PROMPT:
Give the count of lines in the records that contain the string "ایرانی", and write nothing but that number.

Transcribed page contents:
=== Begin Enclosure ===

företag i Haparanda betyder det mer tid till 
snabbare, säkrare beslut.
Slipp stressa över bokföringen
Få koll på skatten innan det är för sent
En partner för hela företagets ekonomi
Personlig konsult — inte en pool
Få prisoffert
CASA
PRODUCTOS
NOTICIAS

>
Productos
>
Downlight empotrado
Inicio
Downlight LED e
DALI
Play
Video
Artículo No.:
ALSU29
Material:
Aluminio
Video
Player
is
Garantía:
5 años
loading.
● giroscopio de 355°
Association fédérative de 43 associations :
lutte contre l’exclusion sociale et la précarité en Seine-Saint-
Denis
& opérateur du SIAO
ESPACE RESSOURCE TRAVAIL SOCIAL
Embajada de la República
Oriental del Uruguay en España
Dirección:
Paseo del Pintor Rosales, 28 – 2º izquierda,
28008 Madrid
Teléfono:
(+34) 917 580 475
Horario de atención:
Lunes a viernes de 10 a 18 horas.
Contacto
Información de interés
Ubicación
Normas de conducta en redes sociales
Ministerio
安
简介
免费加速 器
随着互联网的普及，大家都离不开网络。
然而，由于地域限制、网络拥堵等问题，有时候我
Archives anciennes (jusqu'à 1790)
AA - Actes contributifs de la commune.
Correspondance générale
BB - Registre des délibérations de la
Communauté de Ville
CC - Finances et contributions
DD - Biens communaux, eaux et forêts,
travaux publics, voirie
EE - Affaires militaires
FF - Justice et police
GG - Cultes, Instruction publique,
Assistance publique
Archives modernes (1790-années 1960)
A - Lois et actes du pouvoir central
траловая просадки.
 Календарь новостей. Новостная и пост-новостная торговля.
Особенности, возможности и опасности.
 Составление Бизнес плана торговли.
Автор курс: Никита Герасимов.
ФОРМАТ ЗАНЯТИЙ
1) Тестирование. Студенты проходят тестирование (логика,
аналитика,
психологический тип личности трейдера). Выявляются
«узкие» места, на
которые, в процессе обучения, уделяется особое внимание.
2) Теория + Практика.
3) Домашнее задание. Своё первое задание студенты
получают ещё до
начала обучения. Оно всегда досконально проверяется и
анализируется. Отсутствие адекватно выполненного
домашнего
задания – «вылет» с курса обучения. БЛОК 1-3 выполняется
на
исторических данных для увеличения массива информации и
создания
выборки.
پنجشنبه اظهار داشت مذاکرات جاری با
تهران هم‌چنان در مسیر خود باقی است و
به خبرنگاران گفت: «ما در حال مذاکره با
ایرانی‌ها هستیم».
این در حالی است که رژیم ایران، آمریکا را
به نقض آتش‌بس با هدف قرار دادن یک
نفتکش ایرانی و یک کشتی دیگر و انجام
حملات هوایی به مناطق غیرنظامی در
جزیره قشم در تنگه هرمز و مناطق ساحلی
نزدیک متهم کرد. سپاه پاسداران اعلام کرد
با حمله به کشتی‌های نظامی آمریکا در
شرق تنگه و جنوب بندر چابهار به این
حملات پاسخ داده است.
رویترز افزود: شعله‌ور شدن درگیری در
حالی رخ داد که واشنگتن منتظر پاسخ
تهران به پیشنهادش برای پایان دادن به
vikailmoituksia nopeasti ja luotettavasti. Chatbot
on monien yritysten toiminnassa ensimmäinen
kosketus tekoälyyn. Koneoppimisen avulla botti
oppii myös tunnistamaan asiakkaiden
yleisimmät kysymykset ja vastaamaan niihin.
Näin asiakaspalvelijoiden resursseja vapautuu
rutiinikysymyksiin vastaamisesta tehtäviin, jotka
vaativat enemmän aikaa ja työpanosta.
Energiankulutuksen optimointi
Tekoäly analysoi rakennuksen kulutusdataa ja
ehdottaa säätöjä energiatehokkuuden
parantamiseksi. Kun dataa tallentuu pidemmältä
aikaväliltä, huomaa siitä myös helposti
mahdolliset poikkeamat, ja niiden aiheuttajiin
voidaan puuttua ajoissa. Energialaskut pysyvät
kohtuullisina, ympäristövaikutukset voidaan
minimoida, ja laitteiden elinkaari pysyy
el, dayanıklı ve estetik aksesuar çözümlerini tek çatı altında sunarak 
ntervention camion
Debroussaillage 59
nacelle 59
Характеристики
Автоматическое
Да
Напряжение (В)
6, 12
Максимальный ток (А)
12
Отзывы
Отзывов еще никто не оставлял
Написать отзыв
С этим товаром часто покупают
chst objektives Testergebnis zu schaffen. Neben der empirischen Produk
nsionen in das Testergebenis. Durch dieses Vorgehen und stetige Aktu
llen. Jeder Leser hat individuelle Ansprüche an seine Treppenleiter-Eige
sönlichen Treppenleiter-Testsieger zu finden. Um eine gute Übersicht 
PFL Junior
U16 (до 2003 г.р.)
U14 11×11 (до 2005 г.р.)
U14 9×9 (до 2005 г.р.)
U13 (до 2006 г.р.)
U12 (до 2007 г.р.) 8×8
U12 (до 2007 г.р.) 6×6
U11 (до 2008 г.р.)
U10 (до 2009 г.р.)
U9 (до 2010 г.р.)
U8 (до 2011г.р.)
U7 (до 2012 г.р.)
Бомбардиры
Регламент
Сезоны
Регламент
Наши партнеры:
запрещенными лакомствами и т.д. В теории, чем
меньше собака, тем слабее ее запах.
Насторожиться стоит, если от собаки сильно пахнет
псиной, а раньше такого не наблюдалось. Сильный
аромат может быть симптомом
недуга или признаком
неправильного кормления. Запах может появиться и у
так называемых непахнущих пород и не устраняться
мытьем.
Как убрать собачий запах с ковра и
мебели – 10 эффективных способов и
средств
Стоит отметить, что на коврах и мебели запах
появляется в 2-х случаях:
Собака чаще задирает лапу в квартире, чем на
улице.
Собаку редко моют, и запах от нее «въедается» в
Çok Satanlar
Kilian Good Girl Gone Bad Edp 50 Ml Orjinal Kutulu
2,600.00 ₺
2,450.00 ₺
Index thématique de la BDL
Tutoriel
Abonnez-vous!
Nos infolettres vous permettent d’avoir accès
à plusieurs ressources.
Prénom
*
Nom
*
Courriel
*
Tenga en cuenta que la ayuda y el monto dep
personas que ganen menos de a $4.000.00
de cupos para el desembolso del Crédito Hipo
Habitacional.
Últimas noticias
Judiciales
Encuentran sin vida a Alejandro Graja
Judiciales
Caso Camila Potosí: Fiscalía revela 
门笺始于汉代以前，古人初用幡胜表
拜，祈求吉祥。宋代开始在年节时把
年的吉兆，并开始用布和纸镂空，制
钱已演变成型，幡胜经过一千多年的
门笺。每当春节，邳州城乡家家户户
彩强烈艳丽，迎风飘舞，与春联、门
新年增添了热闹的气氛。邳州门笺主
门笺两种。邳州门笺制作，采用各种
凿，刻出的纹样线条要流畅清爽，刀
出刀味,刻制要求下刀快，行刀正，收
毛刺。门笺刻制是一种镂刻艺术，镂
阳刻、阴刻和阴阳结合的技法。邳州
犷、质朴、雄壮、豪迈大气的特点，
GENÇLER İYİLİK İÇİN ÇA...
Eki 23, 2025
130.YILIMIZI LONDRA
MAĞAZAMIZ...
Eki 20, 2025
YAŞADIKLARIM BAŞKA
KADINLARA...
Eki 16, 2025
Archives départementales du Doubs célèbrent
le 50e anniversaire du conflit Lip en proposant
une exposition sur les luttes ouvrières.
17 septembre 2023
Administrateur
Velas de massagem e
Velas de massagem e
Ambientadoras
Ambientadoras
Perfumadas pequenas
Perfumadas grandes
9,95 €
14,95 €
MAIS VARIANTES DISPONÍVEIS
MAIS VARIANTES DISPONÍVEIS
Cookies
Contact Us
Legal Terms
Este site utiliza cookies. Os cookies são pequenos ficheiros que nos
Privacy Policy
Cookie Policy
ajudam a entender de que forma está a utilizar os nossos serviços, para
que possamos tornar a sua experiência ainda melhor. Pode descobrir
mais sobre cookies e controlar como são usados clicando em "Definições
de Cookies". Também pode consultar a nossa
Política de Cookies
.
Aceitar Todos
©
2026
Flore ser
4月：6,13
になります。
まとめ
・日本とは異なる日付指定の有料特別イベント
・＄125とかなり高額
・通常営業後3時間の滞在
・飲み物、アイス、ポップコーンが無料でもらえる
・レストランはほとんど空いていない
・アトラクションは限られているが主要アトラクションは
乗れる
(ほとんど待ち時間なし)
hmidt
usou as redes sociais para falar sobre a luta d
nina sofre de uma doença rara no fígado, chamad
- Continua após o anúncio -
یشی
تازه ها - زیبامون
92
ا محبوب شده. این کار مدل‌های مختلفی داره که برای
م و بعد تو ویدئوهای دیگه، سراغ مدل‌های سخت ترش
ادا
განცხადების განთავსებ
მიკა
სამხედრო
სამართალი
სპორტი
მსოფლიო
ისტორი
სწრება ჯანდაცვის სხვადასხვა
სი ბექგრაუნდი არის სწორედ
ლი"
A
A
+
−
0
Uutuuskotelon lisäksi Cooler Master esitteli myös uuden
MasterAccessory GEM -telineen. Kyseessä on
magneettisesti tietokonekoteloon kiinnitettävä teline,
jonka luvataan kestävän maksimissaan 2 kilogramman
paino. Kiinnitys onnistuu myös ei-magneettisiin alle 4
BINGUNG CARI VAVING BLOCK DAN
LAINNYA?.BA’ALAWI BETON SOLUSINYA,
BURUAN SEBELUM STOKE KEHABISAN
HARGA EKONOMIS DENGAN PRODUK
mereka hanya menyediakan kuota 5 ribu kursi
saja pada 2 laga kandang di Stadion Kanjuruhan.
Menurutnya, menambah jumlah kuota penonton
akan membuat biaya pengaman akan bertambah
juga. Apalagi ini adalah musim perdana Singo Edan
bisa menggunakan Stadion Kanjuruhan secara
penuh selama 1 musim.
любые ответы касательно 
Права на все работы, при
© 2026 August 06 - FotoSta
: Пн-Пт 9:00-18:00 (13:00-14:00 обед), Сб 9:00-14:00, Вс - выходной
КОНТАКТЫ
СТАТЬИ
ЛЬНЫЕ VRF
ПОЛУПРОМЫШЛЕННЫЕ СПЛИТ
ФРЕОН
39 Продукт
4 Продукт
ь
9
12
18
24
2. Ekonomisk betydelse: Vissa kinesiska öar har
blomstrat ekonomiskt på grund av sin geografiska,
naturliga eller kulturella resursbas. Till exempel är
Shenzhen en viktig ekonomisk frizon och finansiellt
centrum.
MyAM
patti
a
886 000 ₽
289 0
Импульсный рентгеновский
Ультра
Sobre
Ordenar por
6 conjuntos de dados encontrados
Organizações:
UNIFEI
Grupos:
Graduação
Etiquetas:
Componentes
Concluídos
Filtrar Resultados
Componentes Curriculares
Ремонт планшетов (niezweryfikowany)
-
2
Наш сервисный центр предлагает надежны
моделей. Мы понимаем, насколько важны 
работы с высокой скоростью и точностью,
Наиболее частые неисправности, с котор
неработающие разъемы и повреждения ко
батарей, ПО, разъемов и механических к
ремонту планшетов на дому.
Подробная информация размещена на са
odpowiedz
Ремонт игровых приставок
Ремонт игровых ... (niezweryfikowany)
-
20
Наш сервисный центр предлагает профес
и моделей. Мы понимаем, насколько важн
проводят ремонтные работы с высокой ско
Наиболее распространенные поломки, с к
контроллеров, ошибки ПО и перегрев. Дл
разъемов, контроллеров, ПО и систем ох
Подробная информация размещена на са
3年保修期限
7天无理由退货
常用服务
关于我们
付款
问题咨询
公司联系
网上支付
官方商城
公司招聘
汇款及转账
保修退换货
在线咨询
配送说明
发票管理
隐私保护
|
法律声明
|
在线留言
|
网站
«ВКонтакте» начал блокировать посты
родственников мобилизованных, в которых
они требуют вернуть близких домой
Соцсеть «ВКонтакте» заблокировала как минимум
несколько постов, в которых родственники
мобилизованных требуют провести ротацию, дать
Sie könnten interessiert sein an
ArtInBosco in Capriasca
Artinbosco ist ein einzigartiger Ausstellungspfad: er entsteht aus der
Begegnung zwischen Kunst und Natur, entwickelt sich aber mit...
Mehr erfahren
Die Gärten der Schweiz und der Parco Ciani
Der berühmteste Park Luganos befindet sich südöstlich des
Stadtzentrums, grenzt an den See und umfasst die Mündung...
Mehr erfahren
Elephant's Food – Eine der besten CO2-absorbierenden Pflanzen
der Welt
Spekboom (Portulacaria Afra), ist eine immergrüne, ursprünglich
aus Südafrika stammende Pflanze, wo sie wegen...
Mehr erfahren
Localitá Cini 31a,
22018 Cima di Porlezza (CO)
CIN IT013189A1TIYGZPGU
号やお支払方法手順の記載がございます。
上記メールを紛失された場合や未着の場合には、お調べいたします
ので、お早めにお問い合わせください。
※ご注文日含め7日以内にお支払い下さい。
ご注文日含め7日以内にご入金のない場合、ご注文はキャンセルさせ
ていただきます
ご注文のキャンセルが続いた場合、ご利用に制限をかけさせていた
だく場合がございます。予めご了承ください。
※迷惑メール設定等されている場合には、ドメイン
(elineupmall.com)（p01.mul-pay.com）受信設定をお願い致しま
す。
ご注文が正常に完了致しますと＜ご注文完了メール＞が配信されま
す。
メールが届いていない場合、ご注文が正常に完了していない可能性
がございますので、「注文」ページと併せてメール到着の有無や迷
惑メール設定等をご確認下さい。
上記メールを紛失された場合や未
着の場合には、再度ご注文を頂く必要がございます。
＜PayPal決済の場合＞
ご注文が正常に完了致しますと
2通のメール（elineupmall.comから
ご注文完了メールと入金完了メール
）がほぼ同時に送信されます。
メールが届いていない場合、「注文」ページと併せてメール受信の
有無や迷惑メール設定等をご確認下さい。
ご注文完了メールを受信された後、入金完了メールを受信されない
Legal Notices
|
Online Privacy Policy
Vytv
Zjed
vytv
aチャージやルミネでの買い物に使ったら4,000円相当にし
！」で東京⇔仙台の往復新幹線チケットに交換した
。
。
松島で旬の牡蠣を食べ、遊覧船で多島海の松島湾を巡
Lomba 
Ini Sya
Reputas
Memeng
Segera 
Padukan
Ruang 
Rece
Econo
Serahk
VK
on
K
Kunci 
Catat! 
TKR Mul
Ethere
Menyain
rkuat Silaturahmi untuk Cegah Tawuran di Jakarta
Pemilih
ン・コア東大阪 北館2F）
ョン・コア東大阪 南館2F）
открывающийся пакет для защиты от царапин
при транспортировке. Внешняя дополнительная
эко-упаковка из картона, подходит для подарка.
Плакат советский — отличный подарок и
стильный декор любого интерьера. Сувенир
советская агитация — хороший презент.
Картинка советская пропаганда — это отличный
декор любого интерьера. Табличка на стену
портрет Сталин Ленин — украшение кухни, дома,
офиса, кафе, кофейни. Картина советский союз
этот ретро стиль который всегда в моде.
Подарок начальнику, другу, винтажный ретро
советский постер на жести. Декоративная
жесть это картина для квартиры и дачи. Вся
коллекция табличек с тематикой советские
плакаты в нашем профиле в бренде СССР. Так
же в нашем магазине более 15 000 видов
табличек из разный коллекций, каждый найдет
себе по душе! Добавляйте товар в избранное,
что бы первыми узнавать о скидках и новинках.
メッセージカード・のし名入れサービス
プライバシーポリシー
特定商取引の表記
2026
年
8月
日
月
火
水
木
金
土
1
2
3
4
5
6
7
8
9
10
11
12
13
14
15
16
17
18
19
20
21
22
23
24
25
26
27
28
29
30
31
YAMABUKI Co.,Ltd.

=== End Enclosure ===

SOLUTION TO THIS TASK:
2